The Bahá’í religion is the youngest independent religion in the world, founded in Iran in 1844 and has 6 million believers worldwide. The belief was officially introduced in the United States during the World’s Religions meeting in Chicago in 1893. In 1903, a plan emerged to construct a Baha’i temple; however, the two world wars delayed the construction. The French-Canadian architect Louis Bourgeois, who converted to the Bahá’í faith, began working on the Baha’i House of Worship in 1920 in Wilmette, Illinois. The construction was finally over in 1953, but unfortunately, neither Bourgeois nor the stone carver John Earley who made the intricate details could not live until then.
The architect of the Baha’i House of Worship integrated universal symbols into the intricate façade of the structure, reflecting the Baha’i belief in the unity of all religions.

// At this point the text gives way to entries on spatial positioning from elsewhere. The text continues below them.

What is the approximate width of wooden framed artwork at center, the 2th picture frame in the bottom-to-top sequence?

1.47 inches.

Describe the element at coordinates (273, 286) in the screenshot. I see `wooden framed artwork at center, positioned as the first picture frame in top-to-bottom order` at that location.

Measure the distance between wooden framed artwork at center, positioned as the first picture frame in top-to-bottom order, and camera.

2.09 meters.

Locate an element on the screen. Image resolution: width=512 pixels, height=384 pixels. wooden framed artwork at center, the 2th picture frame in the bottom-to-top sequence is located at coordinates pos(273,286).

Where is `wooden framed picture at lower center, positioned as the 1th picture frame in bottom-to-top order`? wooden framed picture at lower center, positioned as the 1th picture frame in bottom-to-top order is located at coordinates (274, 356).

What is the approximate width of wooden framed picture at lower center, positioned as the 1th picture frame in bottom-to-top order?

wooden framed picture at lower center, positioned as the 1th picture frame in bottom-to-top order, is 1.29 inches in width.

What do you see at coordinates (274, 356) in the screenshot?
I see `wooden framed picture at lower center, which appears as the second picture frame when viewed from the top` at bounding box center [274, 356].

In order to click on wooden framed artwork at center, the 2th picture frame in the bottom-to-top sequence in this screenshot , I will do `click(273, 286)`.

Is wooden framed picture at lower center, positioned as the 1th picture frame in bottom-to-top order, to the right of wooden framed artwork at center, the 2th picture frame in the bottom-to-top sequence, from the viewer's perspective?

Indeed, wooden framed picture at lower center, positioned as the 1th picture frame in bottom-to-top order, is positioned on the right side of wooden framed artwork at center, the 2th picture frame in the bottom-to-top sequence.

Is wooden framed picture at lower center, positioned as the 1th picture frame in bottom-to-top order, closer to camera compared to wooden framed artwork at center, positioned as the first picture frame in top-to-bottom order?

Bourgeois merged architectural styles from different periods and cultures while designing the temple. He used neoclassical symmetry, Gothic ribbing, Renaissance dome, Romanesque entresol, and also Islamic tracery. There are also the symbols of various religions on the façade such as the Star of David, crosses, and the Islamic star and crescent.
Today, there are only nine Baha’i temples that share certain architectural features. For example, all Baha’i temples are nonagonal as the number nine signifies oneness and unity in Baha’i belief. Accordingly, the Baha’i House of Worship, the oldest of its kind, has nine sides as well as nine entrances and nine alcoves.